┏━━

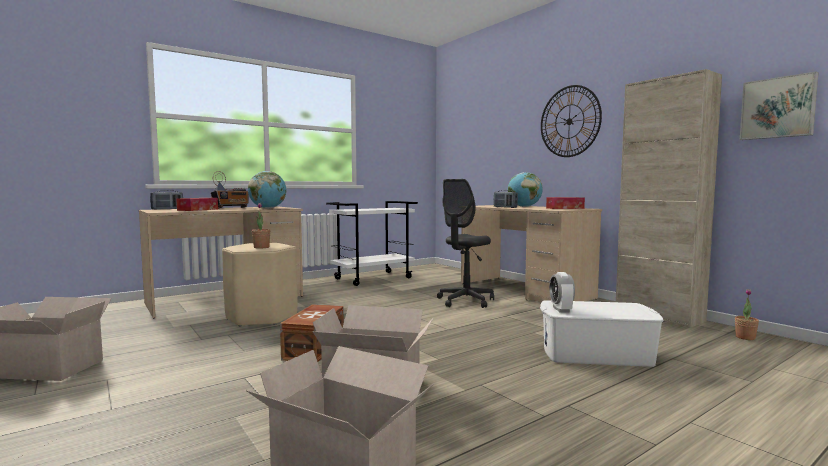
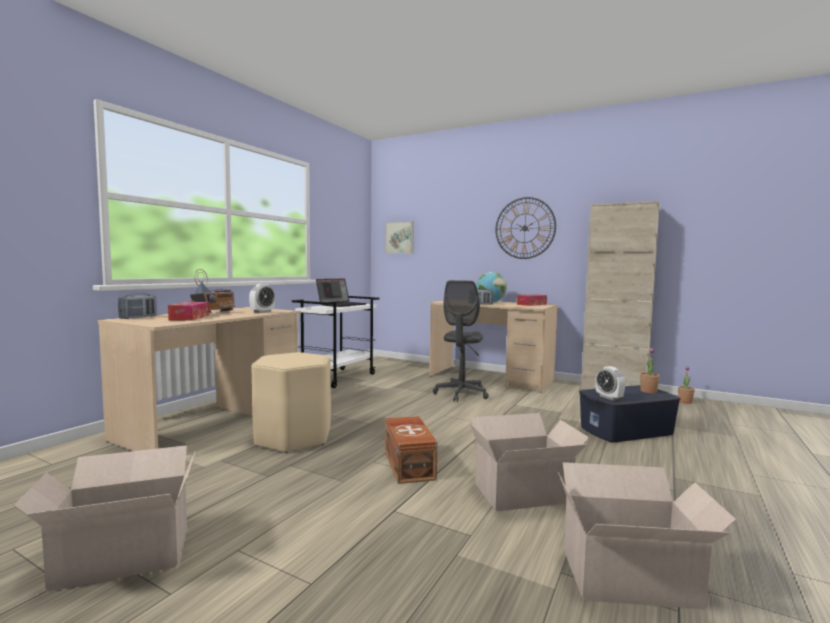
camera: 25 degrees left, 0 degrees up
(261, 247) = (304, 360): potted plant -> potted plant (648, 391)
(268, 208) = (262, 312): globe -> alarm clock
(379, 208) = (341, 305): none -> laptop
(596, 354) = (627, 431): white storage box -> blue storage box
(778, 108) = (698, 233): picture -> picture (400, 237)

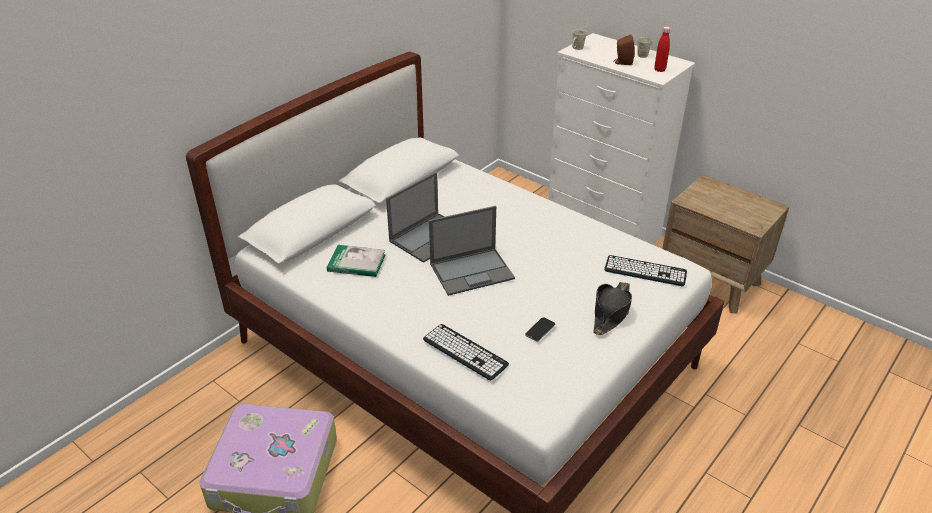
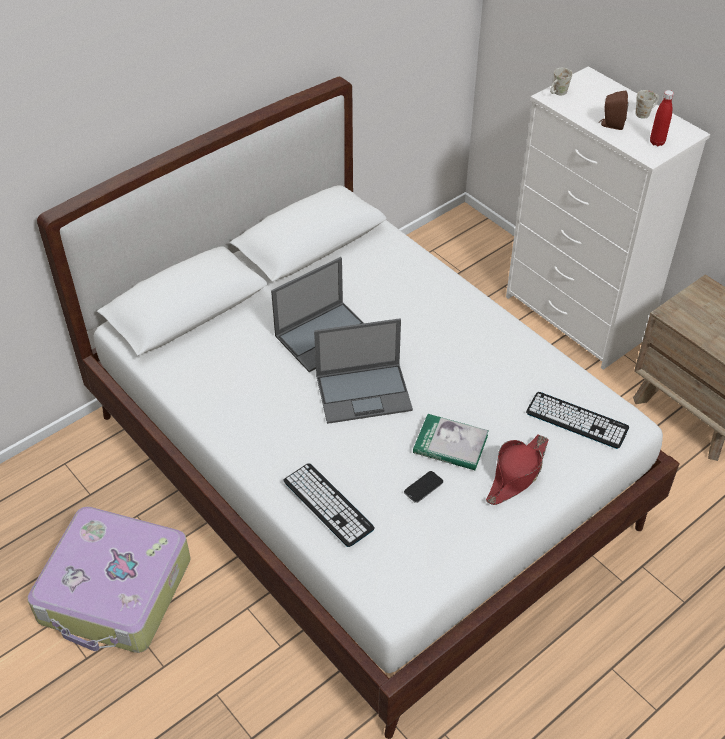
camera: 10 degrees right, 10 degrees up
(356, 263) = (230, 362): book -> book (450, 444)
(611, 312) = (516, 474): black hat -> red hat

┗━━

- Your assignment -
Skip the pictures and print exactly the lines from the one containing "(778, 108) = (698, 233): picture" through the end of the records above.

- Result -
(778, 108) = (698, 233): picture -> picture (400, 237)

camera: 10 degrees right, 10 degrees up
(356, 263) = (230, 362): book -> book (450, 444)
(611, 312) = (516, 474): black hat -> red hat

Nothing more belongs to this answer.